═════ Text
The U.N. was set up to prevent World War II from happening again.  It's worked so far.  The U.N. is a good organization.  It was the U.N. with U.S. leadership that kicked Saddam Hussein out of Kuwait.  The U.N. should absolutely work with and support regional organizations in peacekeeping and humanitarian efforts.  They should also work with International non-governmental organizations like the International Red Cross who have extensive experience bringing aid to crisis areas.

Also, I want to make sure that people understand that the EU is NOT like the United States.  All members are still sovereign nations.  The only link-up is economic.  The other issues, for example environmental regulation, farming and food standards, etc. are all related to economics.  This is NOT a political union or some sort of European supergovernment.  It is possible (though I do not think probable) that this may occur in the future.

acludem


----------



## onedomino (Sep 20, 2004)
══════════
═════ Record excerpts
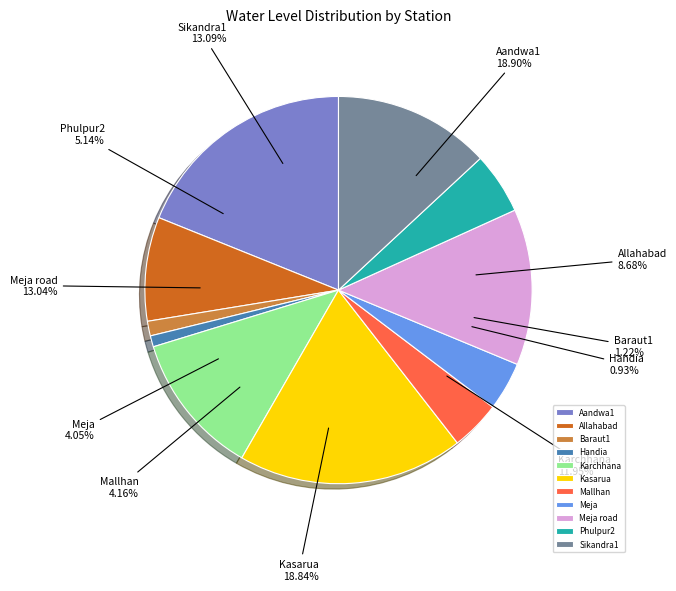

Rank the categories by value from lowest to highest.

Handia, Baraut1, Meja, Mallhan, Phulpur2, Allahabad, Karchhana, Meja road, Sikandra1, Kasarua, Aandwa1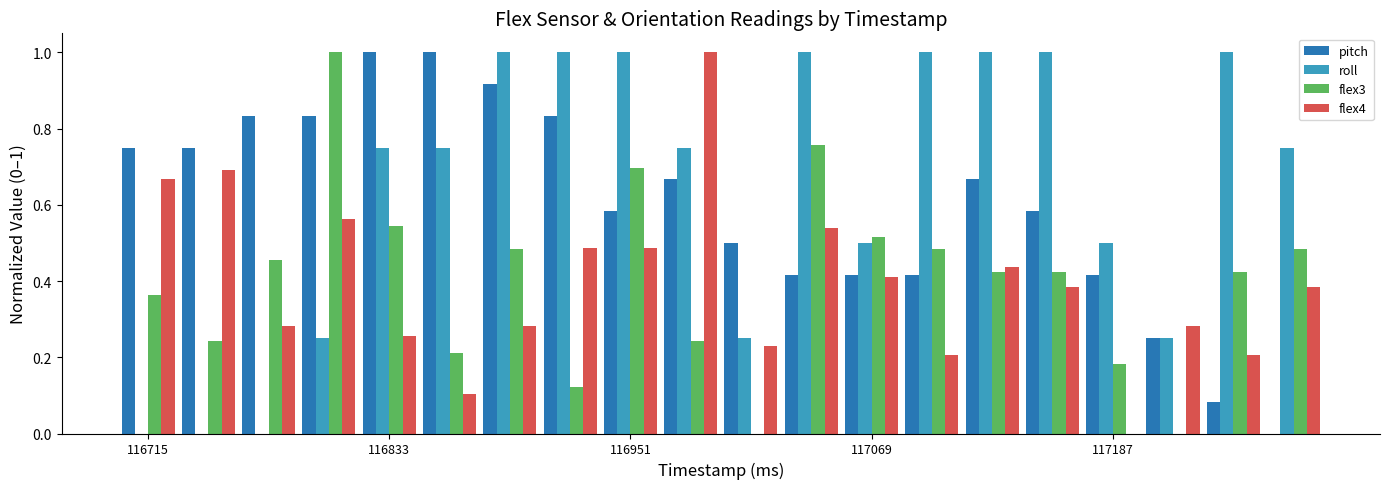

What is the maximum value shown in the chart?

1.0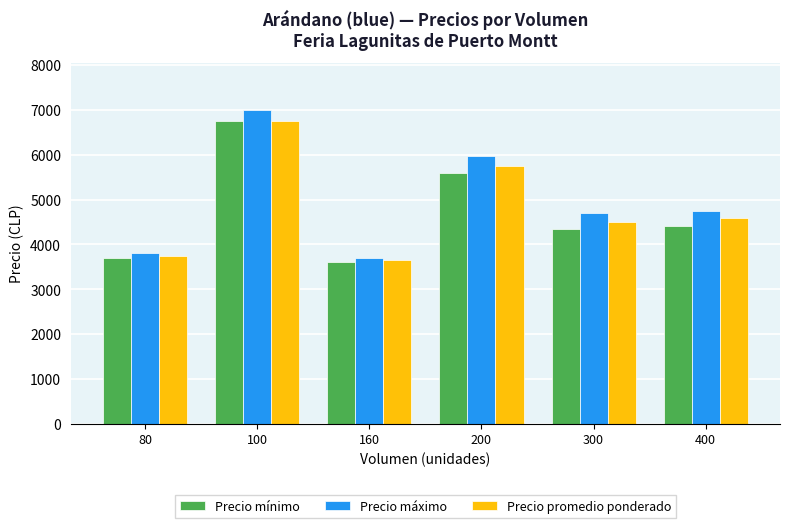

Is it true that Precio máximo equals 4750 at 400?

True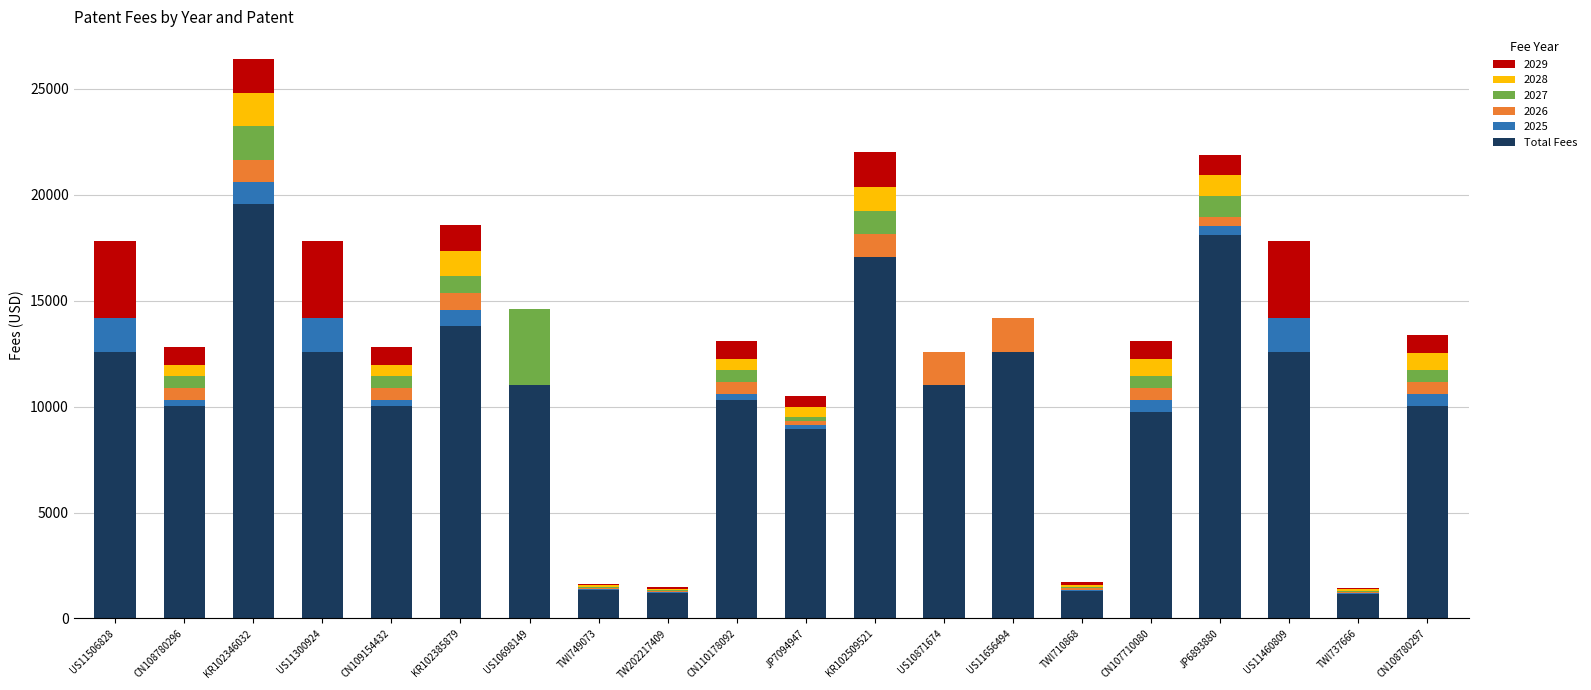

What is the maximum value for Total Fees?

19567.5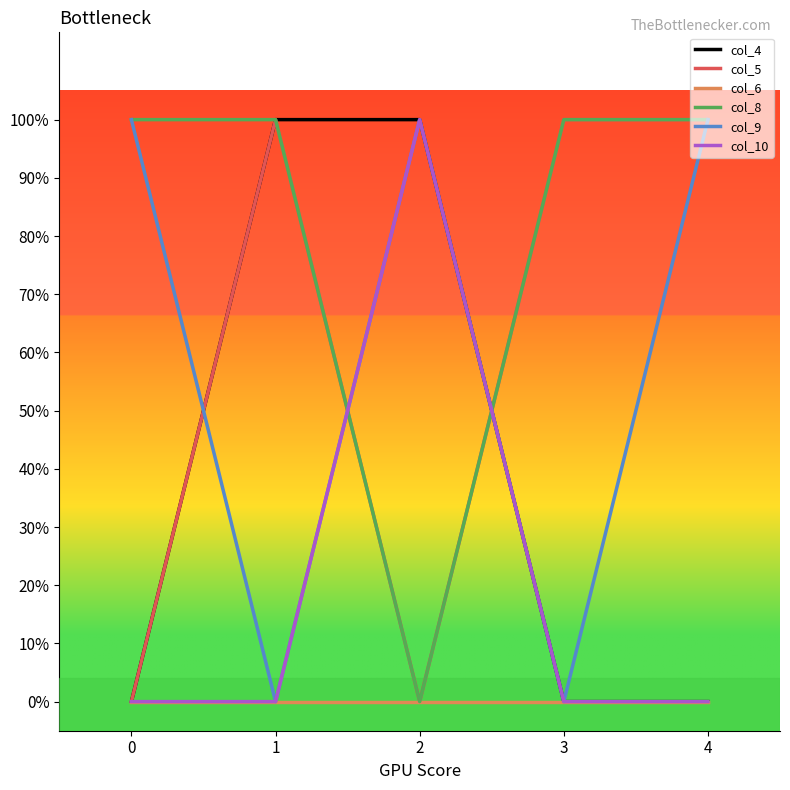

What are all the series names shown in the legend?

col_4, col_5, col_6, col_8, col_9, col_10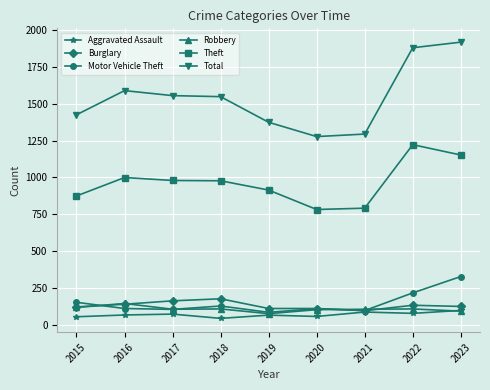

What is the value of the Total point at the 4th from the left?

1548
══════════
═════ Record excerpts
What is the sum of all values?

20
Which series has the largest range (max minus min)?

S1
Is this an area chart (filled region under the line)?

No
══════════
## Problem 1:
In the forum thread on the U.N. and the EU, which international non-governmental organization is named for its extensive experience bringing aid to crisis areas?
## Problem 2:
Extend the forum thread on the U.N. and the EU, starting right after its final line.
The entries were drawn from a separate source and are unrelated to the forum thread on the U.N. and the EU.

## Exercise answer 1:
The International Red Cross.

## Exercise answer 2:
acludem said:
			
		

> The U.N. was set up to prevent World War II from happening again.  It's worked so far.  The U.N. is a good organization.  It was the U.N. with U.S. leadership that kicked Saddam Hussein out of Kuwait.  The U.N. should absolutely work with and support regional organizations in peacekeeping and humanitarian efforts.  They should also work with International non-governmental organizations like the International Red Cross who have extensive experience bringing aid to crisis areas.
> 
> Also, I want to make sure that people understand that the EU is NOT like the United States.  All members are still sovereign nations.  The only link-up is economic.  The other issues, for example environmental regulation, farming and food standards, etc. are all related to economics.  This is NOT a political union or some sort of European supergovernment.  It is possible (though I do not think probable) that this may occur in the future.
> 
> acludem



I assume you meant WW3. So what is your suggested composition of the UNSC?


----------



## acludem (Sep 21, 2004)

I would have 11 members:  USA, UK, France, Germany, Russia, Japan, China, India, Pakistan, Brazil, and South Africa.

acludem


----------



## NATO AIR (Sep 21, 2004)

acludem said:
			
		

> I would have 11 members:  USA, UK, France, Germany, Russia, Japan, China, India, Pakistan, Brazil, and South Africa.
> 
> acludem



that's not a bad composition

i do like indonesia better than pakistan for the security council (true democracy over military control), but since pakistan's got the bomb and is closer to the world's continual trouble spots, perhaps that would be the better choice


----------



## Annie (Sep 21, 2004)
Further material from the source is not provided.